[[ DATA FOR REVIEW open ]]
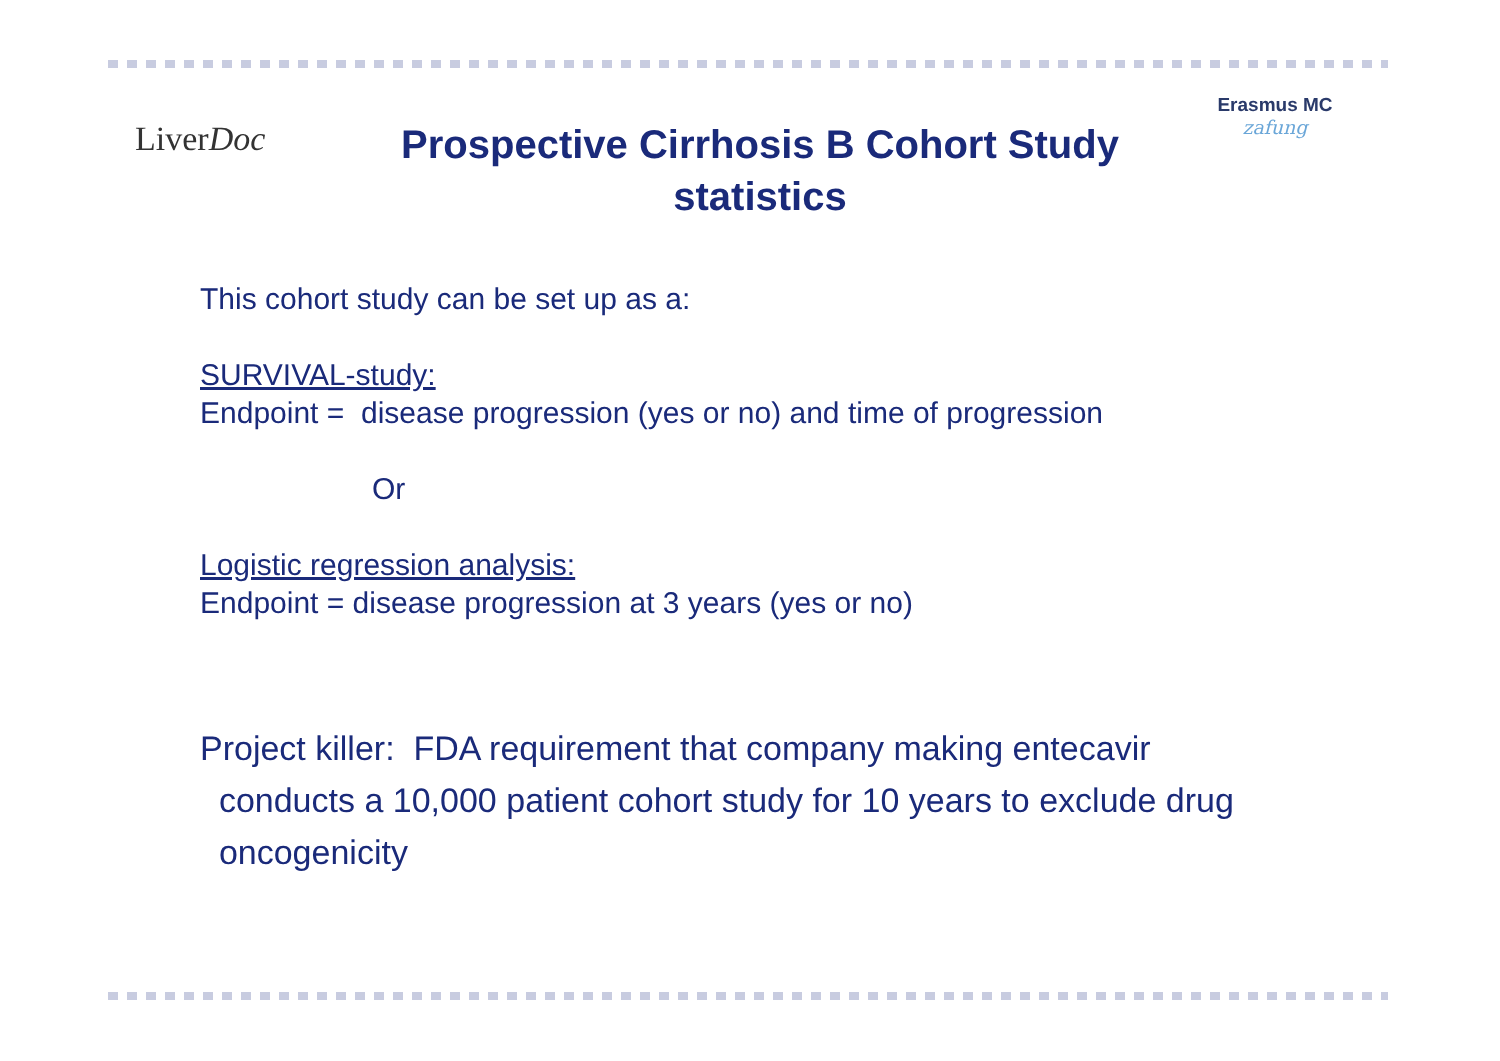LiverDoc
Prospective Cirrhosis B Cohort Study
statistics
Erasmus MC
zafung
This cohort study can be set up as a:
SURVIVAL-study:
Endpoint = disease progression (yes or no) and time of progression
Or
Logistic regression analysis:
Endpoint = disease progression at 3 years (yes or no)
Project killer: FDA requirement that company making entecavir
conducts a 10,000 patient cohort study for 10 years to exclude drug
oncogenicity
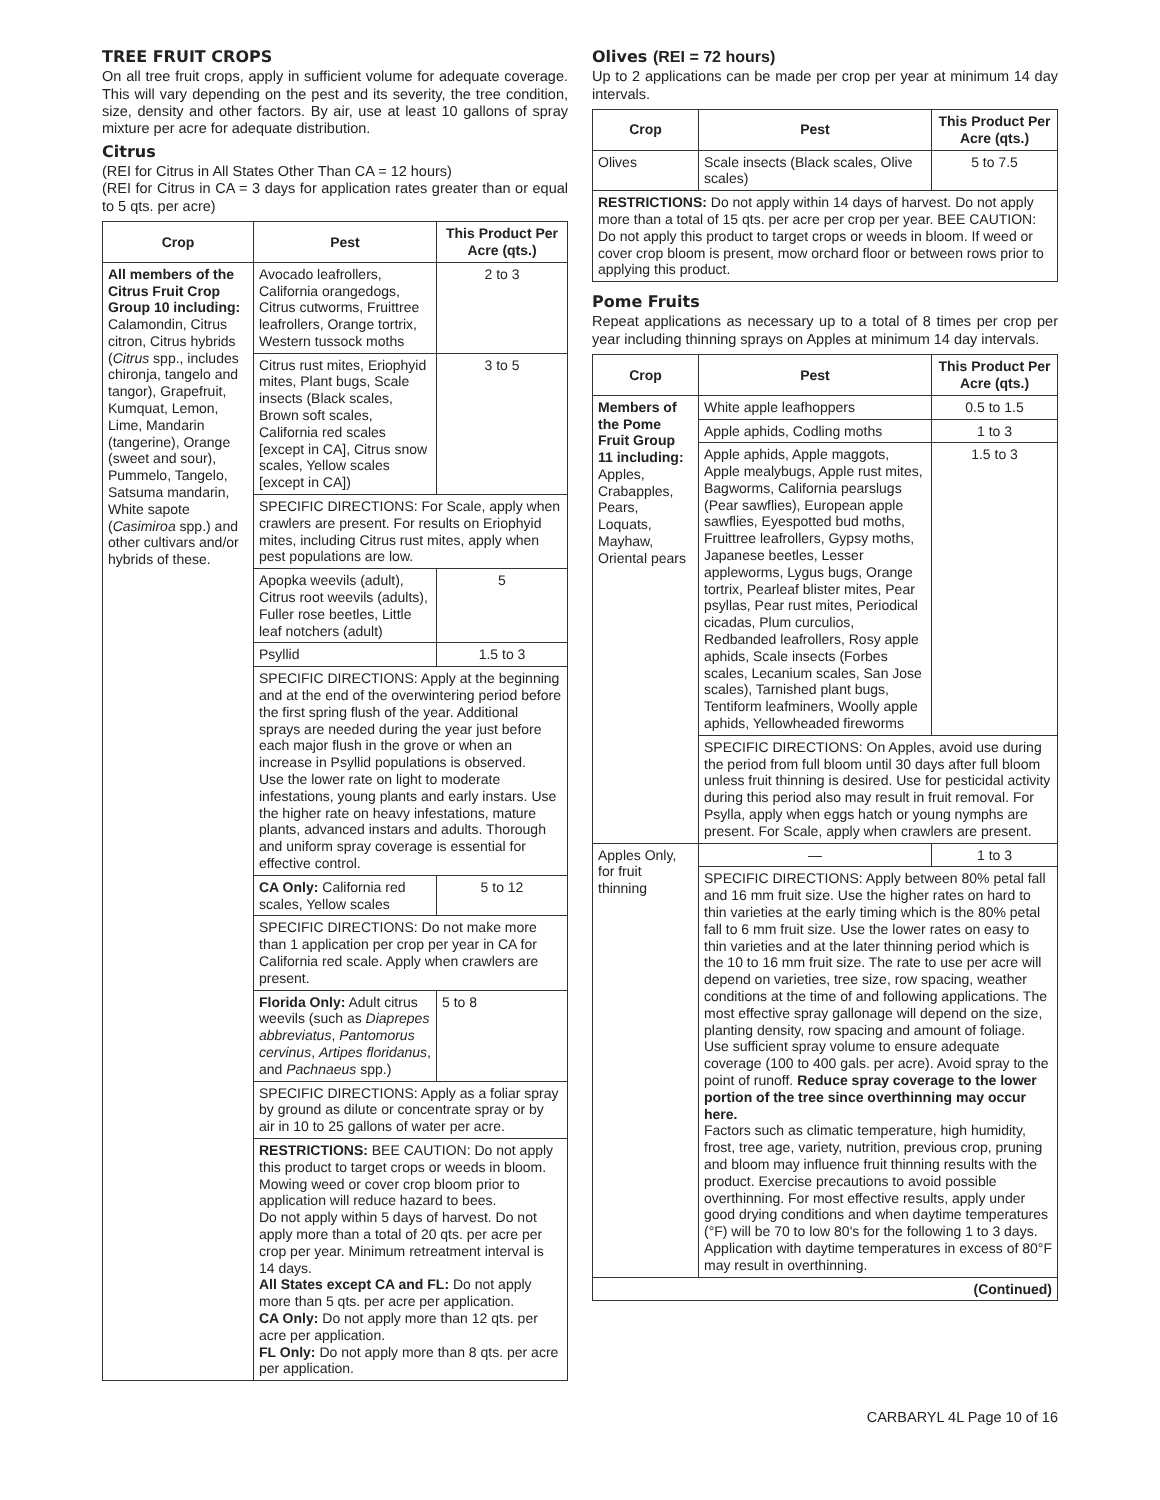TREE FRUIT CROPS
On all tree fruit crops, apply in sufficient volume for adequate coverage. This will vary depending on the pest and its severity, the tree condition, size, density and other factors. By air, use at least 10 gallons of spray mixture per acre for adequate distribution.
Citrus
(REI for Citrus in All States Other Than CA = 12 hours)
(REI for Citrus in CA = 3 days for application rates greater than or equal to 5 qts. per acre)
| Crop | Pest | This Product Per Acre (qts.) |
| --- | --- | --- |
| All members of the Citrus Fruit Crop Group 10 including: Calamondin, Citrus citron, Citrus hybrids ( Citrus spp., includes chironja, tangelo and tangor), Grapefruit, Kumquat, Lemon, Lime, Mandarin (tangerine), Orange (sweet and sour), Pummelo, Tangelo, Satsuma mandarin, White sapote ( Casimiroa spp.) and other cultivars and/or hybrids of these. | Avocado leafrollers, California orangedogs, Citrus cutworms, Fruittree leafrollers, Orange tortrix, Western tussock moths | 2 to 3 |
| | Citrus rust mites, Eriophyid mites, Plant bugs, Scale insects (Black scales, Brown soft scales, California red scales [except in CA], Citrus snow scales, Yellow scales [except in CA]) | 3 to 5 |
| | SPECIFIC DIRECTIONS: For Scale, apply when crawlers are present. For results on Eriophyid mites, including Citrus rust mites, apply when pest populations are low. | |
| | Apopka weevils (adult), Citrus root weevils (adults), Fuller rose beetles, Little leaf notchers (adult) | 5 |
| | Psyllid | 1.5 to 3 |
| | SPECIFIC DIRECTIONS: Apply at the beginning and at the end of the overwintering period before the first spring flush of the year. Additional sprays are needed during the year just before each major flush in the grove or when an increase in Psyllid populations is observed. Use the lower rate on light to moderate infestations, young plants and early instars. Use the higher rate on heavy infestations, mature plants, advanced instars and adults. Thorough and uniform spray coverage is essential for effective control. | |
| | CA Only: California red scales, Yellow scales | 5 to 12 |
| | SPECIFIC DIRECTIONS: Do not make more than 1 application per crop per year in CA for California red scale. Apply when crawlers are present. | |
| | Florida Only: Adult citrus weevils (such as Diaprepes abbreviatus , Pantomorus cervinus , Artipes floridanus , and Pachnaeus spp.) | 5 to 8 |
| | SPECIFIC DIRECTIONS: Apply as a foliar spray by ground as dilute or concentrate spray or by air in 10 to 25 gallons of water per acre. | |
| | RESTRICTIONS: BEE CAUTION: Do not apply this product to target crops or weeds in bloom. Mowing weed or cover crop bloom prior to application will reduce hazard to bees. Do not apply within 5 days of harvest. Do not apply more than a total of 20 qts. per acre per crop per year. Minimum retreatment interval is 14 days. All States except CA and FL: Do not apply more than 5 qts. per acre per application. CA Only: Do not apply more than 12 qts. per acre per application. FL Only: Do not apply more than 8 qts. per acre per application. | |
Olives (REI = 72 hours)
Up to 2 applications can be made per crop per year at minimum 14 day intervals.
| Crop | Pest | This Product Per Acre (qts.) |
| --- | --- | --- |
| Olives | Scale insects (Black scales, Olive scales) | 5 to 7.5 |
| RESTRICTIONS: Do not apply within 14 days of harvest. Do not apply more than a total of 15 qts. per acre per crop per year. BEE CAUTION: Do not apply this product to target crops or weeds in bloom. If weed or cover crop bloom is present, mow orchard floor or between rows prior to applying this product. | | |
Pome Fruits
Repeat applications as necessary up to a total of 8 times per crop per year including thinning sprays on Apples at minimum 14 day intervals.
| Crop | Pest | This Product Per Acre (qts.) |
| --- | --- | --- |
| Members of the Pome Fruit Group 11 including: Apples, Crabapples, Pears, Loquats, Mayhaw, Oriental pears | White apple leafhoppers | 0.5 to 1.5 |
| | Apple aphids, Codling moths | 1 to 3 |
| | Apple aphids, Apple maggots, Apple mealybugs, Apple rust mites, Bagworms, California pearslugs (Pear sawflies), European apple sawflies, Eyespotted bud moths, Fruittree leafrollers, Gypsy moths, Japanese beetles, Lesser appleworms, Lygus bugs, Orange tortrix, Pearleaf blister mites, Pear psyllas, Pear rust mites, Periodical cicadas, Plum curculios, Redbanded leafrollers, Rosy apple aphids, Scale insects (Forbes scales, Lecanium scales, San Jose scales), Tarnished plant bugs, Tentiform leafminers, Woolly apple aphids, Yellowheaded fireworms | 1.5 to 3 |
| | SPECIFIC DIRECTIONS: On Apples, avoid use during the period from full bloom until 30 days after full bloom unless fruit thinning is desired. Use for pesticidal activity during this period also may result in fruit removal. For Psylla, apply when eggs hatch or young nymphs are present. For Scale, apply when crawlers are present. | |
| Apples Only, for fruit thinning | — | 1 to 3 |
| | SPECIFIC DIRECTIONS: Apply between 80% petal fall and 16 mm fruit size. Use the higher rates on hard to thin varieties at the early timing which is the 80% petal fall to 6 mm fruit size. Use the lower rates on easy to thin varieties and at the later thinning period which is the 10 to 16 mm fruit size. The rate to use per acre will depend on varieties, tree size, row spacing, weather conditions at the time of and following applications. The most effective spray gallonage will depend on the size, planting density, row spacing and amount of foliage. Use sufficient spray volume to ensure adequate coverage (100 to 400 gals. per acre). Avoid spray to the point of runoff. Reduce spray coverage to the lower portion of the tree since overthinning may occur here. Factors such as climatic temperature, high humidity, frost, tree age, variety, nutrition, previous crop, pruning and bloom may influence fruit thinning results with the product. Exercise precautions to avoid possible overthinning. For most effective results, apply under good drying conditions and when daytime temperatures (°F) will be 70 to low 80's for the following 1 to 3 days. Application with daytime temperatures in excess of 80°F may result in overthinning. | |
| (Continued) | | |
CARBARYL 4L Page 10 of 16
[[ DATA FOR REVIEW closed ]]
**PROBLEM**
Show every line of the records above that contains the word "adults".

**TASK SOLUTION**
| | Apopka weevils (adult), Citrus root weevils (adults), Fuller rose beetles, Little leaf notchers (adult) | 5 |
| | SPECIFIC DIRECTIONS: Apply at the beginning and at the end of the overwintering period before the first spring flush of the year. Additional sprays are needed during the year just before each major flush in the grove or when an increase in Psyllid populations is observed. Use the lower rate on light to moderate infestations, young plants and early instars. Use the higher rate on heavy infestations, mature plants, advanced instars and adults. Thorough and uniform spray coverage is essential for effective control. | |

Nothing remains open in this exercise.